UNA LENGUA PROPIA. (...) Leí y volví a leer, y releí, las tres o cuatro primeras páginas de la novela (Grande Sertao: Veredas). No diré que no entendí nada porque sería exagerar un poco. No en balde había vivido muchos de mis mejores años en Rio de Janeiro, había estudiado y me había empapado del portugués que se habla allí, ese sabroso `brasileiro´. Pero lo que yo había aprendido, y que me permitía circular sin lágrimas por la literatura brasileña o portuguesa, parecía nada frente a esas primeras formidables páginas de Grande Sertao: Veredas. Porque Guimaraes Rosa (como Joyce, como Valle Inclán, como Miguel Ángel Asturias en algunas de sus obras) no sólo usaba la lengua común; también abusaba de ella. Cada palabra, casi cada sílaba, de la novela había sido sometida a un proceso creador que obligaba al lector a progresar, si progreso había, a paso de caracol. (...). Volví al libro, volví a sus páginas, seguí leyendo y vislumbrando cosas, adivinando otras, completándolo en mi imaginación. Hasta que un día (como pasa con una lengua que estamos empezando a dominar) descubrí que todo era más claro; hasta que un día me encontré leyendo el `brasileiro´de Guimaraes Rosa, esa habla suya que él supo crearse dentro de la rica lengua general del Brasil.

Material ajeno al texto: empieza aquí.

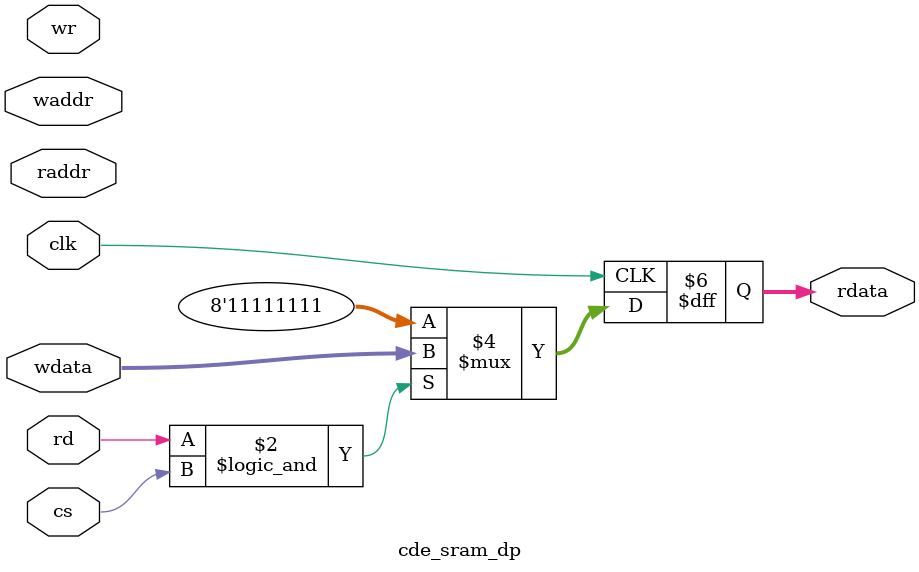
<source format=v>
 module 
  cde_sram_dp 
    #( parameter 
      ADDR=10,
      WIDTH=8,
      WORDS=1024,
      WRITETHRU=0
      )
     (
 input   wire                 clk,
 input   wire                 cs,
 input   wire                 rd,
 input   wire                 wr,
 input   wire    [ ADDR-1 :  0]        raddr,
 input   wire    [ ADDR-1 :  0]        waddr,
 input   wire    [ WIDTH-1 :  0]        wdata,
 output   reg    [ WIDTH-1 :  0]        rdata);
  // Simple loop back for linting and code coverage
  always@(posedge clk)
        if( rd && cs ) rdata             <= wdata;
        else           rdata             <= {WIDTH{1'b1}};
  endmodule

</source>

Casi insensiblemente, habían pasado algunos años; me había vuelto a encontrar con Guimaraes Rosa en Europa y en los Estados Unidos, arrastrados los dos hacia congresos literarios, pasando cerca como trenes que coinciden en alguna estación aunque corran hacia distintos destinos. En esos encuentros, trataba siempre (lo que no era fácil) de hacerle hablar de su obra y de su oficio. Una vez en el salón ducal de la municipalidad de Génova (era en enero 1965), sentado en esos grandes sillones incómodos mientras el alcalde se felicitaba en voz alta de ver a tantos latinoamericanos reunidos en la patria de Colón (si Colón era realmente genovés), Guimaraes Rosa me habló de Joyce y de su influencia sobre su obra. Reconoció entonces que tanto Ulysses como Finnegans Wake habían sido un modelo, un paradigma, a los que él quiso acercarse. Con respecto a William Faulkner, con el que suele comparársele, me manifestó una adversión muy clara: rechaza su visión del mundo, su crueldad algo sádica. Guimaraes Rosa cree en lo sobrenatural pero cree en un misterio menos doloroso. Su espíritu religioso no espera sólo las sombras del más allá. Reconoce en cambio, su predilección por el Sartre de los relatos de Le mur, que leyó con deslumbramiento. Le insinúo que a través de Sartre recogió sin duda cosas que el narrador francés había extraído antes de Faulkner, y acepta.

Otra vez (es junio 1966 y estamos en Nueva York) ... hablamos de las traducciones de sus propios libros. (...) Las versiones francesas racionalizan demasiado, según él, las complejidades de la dicción original. La norteamericana (realizada por James L. Taylor y Harriett de Onis) se lee mucho más fácilmente que el original, le digo, y esto mismo sólo puede ser considerado un elogio equívoco. En cuanto a las versiones al español, Guimaraes Rosa se declara maravillado con la que ha hecho Ángel Crespo de su única novela (`Debí haberla escrito en español´, me dice; `es una lengua muy fuerte, más adecuada para el tema´)...

(Fragmento del Prólogo a Primeras Historias, París, noviembre de 1967. Seix Barral, Barcelona, 1968).